History
Crookes tubes evolved from the earlier Geissler tubes, experimental tubes which are similar to modern neon tube lights. Geissler tubes had only a low vacuum, around 10−3 atm (100 Pa), and the electrons in them could only travel a short distance before hitting a gas molecule. So the current of electrons moved in a slow diffusion process, constantly colliding with gas molecules, never gaining much energy. These tubes didn't create beams of cathode rays, only a pretty glow discharge that filled the tube as the electrons struck the gas molecules and excited them, producing light.
Crookes (among other researchers) was able to evacuate his tubes to a lower pressure, 10−6 to 5x10−8 atm, using an improved Sprengel mercury vacuum pump made by his coworker Charles A. Gimingham. He found that as he pumped more air out of his tubes, a dark area in the glowing gas formed next to the cathode. As the pressure got lower, the dark area, called the Crookes dark space, spread down the tube, until the inside of the tube was totally dark. However, the glass envelope of the tube began to glow at the anode end.

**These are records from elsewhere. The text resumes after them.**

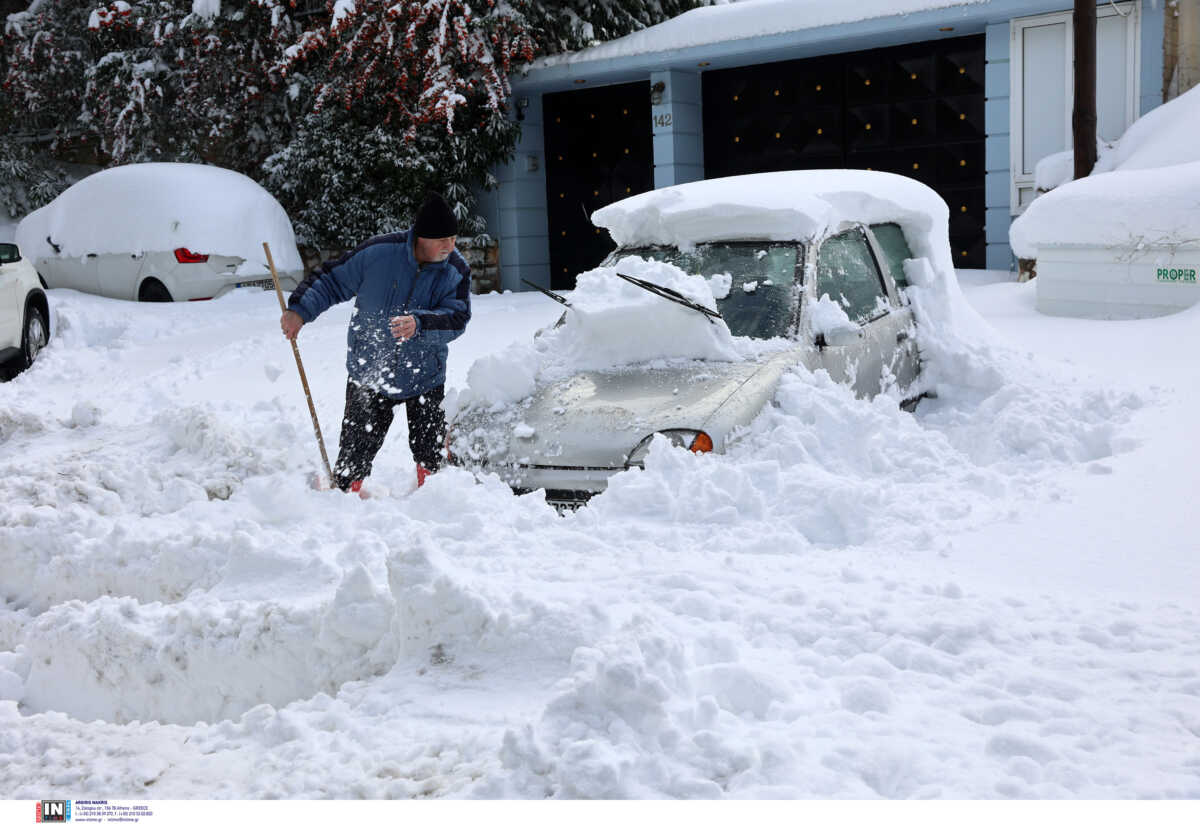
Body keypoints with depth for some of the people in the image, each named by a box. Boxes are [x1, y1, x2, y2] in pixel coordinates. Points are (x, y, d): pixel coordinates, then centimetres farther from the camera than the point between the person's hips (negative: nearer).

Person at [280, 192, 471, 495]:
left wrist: (420, 324, -39)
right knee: (357, 448, 3)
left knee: (430, 453, 8)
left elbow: (456, 318, -21)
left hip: (425, 376, 1)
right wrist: (300, 310, -13)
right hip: (369, 371, -1)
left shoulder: (456, 271, -9)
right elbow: (332, 279, -3)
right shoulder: (379, 252, -14)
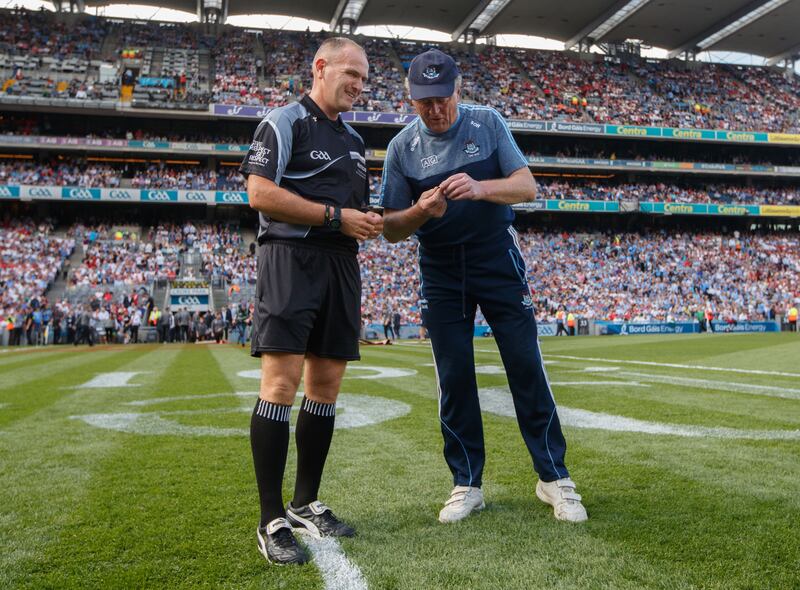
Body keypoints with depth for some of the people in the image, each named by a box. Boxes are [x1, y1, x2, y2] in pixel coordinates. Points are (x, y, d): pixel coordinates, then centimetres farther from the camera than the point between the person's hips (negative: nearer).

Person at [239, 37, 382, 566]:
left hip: (341, 265, 8)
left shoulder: (354, 140, 23)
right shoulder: (284, 123, 0)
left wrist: (370, 222, 5)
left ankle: (306, 503, 17)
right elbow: (260, 193, -13)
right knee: (282, 383, -12)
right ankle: (272, 521, -5)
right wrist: (336, 216, -13)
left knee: (326, 386, 6)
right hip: (291, 258, -7)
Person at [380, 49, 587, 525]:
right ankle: (468, 484, 16)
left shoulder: (487, 124, -2)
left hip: (498, 261, -1)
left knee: (526, 365, -2)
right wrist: (422, 211, -24)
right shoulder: (402, 148, -1)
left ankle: (554, 478, 9)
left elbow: (527, 187, -9)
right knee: (454, 378, 3)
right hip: (441, 273, 1)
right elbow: (392, 229, -2)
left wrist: (479, 188, -28)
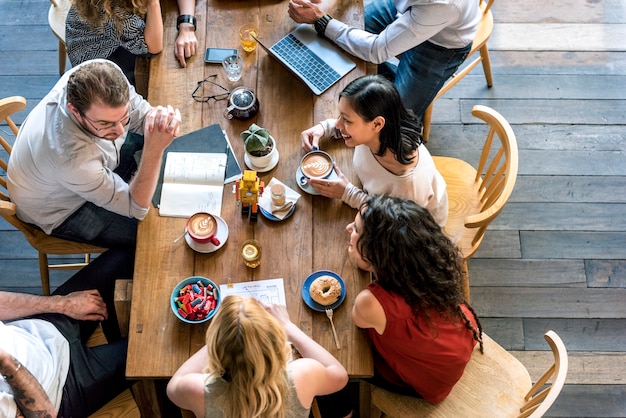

What was happening was that as more air was pumped out of the tube, there were fewer gas molecules to obstruct the motion of the electrons, so they could travel a longer distance, on average, before they struck one. By the time the inside of the tube became dark, they were able to travel in straight lines from the cathode to the anode, without a collision. They were accelerated to a high velocity by the electric field between the electrodes, both because they didn't lose energy to collisions, and also because Crookes tubes required a higher voltage. By the time they reached the anode end of the tube, they were going so fast that many flew past the anode and hit the glass wall. The electrons themselves were invisible, but when they hit the glass walls of the tube they excited the atoms in the glass, making them give off light or fluoresce, usually yellow-green. Later experimenters painted the back wall of Crookes tubes with fluorescent paint, to make the beams more visible.
This accidental fluorescence allowed researchers to notice that objects in the tube, such as the anode, cast a sharp-edged shadow on the tube wall. Johann Hittorf was first to recognise in 1869 that something must be travelling in straight lines from the cathode to cast the shadow. In 1876, Eugen Goldstein proved that they came from the cathode, and named them cathode rays (Kathodenstrahlen).
At the time, atoms were the smallest particles known, the electron was unknown, and what carried electric currents was a mystery. Many ingenious types of Crookes tubes were built to determine the properties of cathode rays (see below). The high energy beams of pure electrons in the tubes revealed their properties much better than electrons flowing in wires. The colorful glowing tubes were also popular in public lectures to demonstrate the mysteries of the new science of electricity. Decorative tubes were made with fluorescent minerals, or butterfly figures painted with fluorescent paint, sealed inside. When power was applied, the fluorescent materials lit up with many glowing colors.
In 1895, Wilhelm Röntgen discovered X-rays emanating from Crookes tubes. The many uses for X-rays were immediately apparent, the first practical application for Crookes tubes.
Crookes tubes were unreliable and temperamental. Both the energy and the quantity of cathode rays produced depended on the pressure of residual gas in the tube. Over time the gas was absorbed by the walls of the tube, reducing the pressure. This reduced the amount of cathode rays produced and caused the voltage across the tube to increase, creating 'harder' more energetic cathode rays. Soon the pressure got so low the tube stopped working entirely.
The electronic vacuum tubes invented later around 1906 superseded the Crookes tube. These operate at a still lower pressure, around 10−9 atm (10−4 Pa), at which there are so few gas molecules that they don't conduct by ionization. Instead, they use a more reliable and controllable source of electrons, a heated filament or hot cathode which releases electrons by thermionic emission. The ionization method of creating cathode rays used in Crookes tubes is today only used in a few specialized gas discharge tubes such as krytrons.
The technology of manipulating electron beams pioneered in Crookes tubes was applied practically in the design of vacuum tubes, and particularly in the invention of the cathode ray tube by Ferdinand Braun in 1897.